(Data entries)
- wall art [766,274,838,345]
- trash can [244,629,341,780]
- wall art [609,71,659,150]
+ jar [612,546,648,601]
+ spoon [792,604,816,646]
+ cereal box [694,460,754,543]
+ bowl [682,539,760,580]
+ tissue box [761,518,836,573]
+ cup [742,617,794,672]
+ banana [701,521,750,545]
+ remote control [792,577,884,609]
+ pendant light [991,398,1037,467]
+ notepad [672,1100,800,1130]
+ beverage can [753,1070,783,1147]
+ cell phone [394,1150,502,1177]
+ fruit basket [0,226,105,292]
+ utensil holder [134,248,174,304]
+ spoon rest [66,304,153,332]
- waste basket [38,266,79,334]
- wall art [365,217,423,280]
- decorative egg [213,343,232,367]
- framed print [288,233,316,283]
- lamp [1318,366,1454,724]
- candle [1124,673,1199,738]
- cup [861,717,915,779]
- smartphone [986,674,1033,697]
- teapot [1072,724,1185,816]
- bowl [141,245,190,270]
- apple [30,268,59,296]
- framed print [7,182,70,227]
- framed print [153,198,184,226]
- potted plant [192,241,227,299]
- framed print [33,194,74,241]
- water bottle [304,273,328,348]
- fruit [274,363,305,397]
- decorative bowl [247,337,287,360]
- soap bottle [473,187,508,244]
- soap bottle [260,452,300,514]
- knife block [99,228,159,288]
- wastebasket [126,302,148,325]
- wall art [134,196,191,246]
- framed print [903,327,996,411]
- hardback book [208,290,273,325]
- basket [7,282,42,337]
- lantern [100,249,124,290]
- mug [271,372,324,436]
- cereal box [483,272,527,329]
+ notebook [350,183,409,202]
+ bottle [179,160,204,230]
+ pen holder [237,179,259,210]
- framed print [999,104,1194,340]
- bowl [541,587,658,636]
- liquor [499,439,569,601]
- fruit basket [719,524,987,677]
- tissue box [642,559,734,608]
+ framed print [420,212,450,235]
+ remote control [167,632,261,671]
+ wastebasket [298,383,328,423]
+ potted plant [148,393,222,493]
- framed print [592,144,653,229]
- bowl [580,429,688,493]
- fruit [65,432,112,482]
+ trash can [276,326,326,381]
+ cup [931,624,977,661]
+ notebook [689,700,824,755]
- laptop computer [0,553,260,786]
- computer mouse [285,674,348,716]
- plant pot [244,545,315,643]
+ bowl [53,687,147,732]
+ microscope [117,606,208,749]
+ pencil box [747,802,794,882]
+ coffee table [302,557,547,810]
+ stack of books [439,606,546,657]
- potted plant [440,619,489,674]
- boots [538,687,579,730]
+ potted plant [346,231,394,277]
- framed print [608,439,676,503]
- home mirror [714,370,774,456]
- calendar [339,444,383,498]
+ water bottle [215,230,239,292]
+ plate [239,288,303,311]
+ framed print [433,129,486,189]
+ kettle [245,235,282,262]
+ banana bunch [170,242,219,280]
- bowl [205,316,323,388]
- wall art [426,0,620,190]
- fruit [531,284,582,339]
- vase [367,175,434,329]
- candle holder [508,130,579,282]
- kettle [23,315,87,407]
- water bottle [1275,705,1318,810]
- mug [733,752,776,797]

--- YOUR INSTRUCTIONS ---
All lines above from the one with "- laptop computer [0,553,260,786]" to the one with "- vase [367,175,434,329]", inclusive, should be copied exactly, and no other lines.

--- SOLUTION TO THIS PROBLEM ---
- laptop computer [0,553,260,786]
- computer mouse [285,674,348,716]
- plant pot [244,545,315,643]
+ bowl [53,687,147,732]
+ microscope [117,606,208,749]
+ pencil box [747,802,794,882]
+ coffee table [302,557,547,810]
+ stack of books [439,606,546,657]
- potted plant [440,619,489,674]
- boots [538,687,579,730]
+ potted plant [346,231,394,277]
- framed print [608,439,676,503]
- home mirror [714,370,774,456]
- calendar [339,444,383,498]
+ water bottle [215,230,239,292]
+ plate [239,288,303,311]
+ framed print [433,129,486,189]
+ kettle [245,235,282,262]
+ banana bunch [170,242,219,280]
- bowl [205,316,323,388]
- wall art [426,0,620,190]
- fruit [531,284,582,339]
- vase [367,175,434,329]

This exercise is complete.